◆ **ABOUT THIS TASK**: Take the lines below beginning at the line that has "left shoulder: (200, 214)" and stopping after the line that has "right shoulder: (310, 210)", and print them exactly as they are, with no other lines.
*** SOURCE RECORDS Section Begins ***
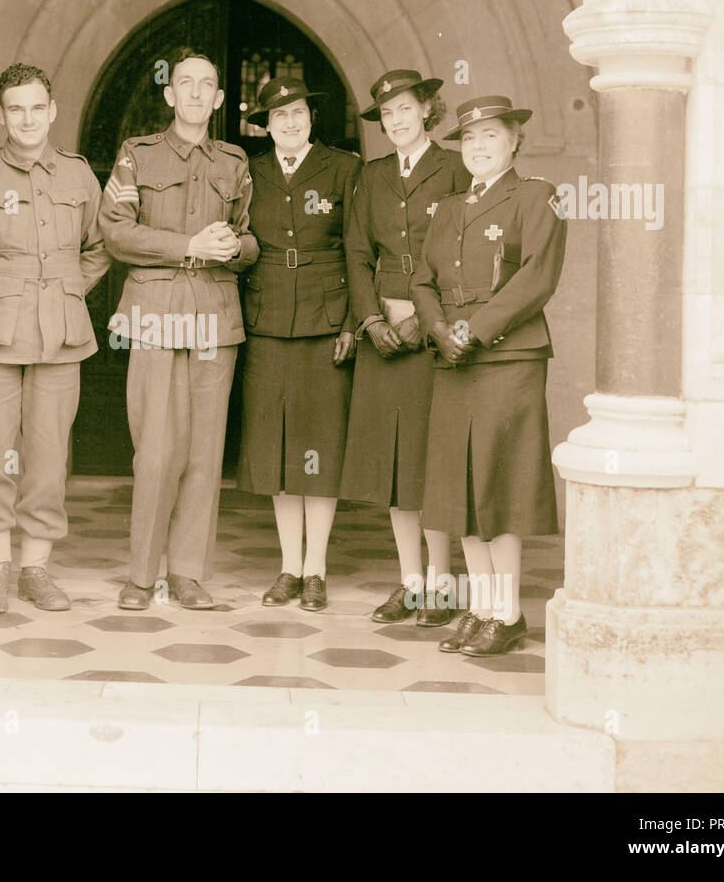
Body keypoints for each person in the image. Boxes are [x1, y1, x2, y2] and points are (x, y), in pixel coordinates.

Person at [99, 47, 259, 610]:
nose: (194, 93)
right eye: (184, 83)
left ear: (218, 100)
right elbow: (115, 231)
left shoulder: (234, 162)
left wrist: (235, 247)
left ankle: (188, 572)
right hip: (155, 315)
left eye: (206, 85)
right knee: (157, 451)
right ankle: (142, 575)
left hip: (215, 318)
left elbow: (250, 236)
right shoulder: (136, 155)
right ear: (169, 95)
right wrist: (187, 246)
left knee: (204, 451)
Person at [411, 95, 566, 656]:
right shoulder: (448, 208)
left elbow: (536, 278)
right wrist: (439, 330)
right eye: (470, 139)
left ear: (514, 141)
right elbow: (423, 282)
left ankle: (508, 612)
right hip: (454, 355)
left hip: (505, 355)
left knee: (500, 488)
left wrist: (472, 331)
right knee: (461, 489)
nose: (478, 147)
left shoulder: (535, 196)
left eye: (491, 137)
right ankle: (479, 608)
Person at [0, 63, 111, 614]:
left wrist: (68, 290)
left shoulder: (78, 175)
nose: (27, 119)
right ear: (0, 115)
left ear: (52, 111)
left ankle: (37, 568)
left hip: (62, 332)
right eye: (15, 109)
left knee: (49, 456)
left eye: (37, 107)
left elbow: (99, 245)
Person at [340, 70, 470, 626]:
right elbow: (356, 252)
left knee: (429, 461)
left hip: (432, 337)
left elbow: (462, 252)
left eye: (404, 108)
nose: (395, 120)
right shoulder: (371, 178)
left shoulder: (456, 168)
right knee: (394, 466)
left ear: (427, 109)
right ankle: (409, 583)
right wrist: (371, 319)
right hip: (383, 340)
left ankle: (441, 585)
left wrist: (427, 318)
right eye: (386, 112)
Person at [237, 76, 360, 612]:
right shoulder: (251, 171)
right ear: (265, 124)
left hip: (325, 318)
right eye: (279, 114)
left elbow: (359, 250)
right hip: (266, 320)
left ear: (312, 117)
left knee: (320, 448)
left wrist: (353, 322)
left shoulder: (343, 167)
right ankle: (289, 566)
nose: (290, 122)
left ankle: (317, 570)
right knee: (277, 448)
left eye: (299, 112)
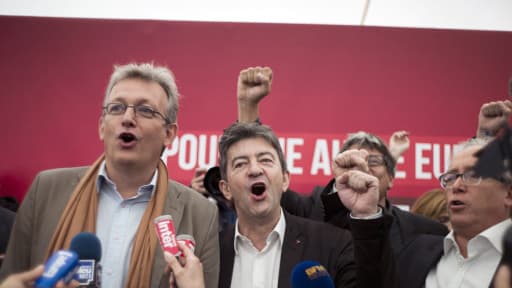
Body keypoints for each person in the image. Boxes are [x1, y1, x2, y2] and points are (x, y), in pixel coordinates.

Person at [0, 63, 219, 288]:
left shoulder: (200, 214)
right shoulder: (45, 190)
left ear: (169, 134)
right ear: (102, 127)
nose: (127, 118)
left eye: (145, 110)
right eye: (116, 108)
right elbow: (12, 279)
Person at [232, 66, 448, 258]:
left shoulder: (424, 232)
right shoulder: (310, 210)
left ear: (391, 178)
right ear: (338, 169)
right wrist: (248, 106)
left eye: (373, 160)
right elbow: (266, 187)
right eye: (353, 160)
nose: (363, 166)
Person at [217, 122, 395, 288]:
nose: (255, 170)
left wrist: (366, 216)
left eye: (265, 160)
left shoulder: (333, 243)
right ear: (226, 189)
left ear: (285, 180)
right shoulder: (210, 251)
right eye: (240, 164)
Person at [398, 138, 512, 288]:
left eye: (473, 175)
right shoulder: (416, 253)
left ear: (508, 194)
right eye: (450, 178)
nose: (457, 186)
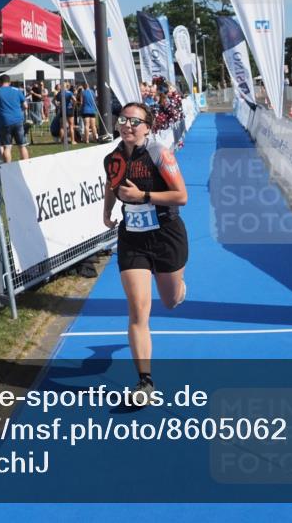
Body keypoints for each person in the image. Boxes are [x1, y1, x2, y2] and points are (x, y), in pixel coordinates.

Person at [102, 102, 189, 401]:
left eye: (134, 121)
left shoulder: (159, 153)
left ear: (147, 127)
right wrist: (107, 211)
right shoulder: (111, 157)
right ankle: (145, 382)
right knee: (138, 310)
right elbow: (109, 184)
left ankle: (179, 287)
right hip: (133, 238)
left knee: (170, 300)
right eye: (123, 119)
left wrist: (144, 196)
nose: (127, 125)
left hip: (166, 235)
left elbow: (182, 196)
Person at [0, 74, 29, 163]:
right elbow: (25, 106)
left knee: (7, 146)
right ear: (9, 82)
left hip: (5, 121)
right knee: (22, 145)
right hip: (18, 120)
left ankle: (8, 168)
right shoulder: (17, 90)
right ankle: (26, 166)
*** SOURCE RECORDS Section Ends ***
◆ **ANSWER FOR THIS EXERCISE**:
left shoulder: (200, 214)
right shoulder: (45, 190)
left ear: (169, 134)
right ear: (102, 127)
nose: (127, 118)
left eye: (145, 110)
right eye: (116, 108)
right elbow: (12, 279)
Person at [232, 66, 448, 258]:
left shoulder: (424, 232)
right shoulder: (310, 210)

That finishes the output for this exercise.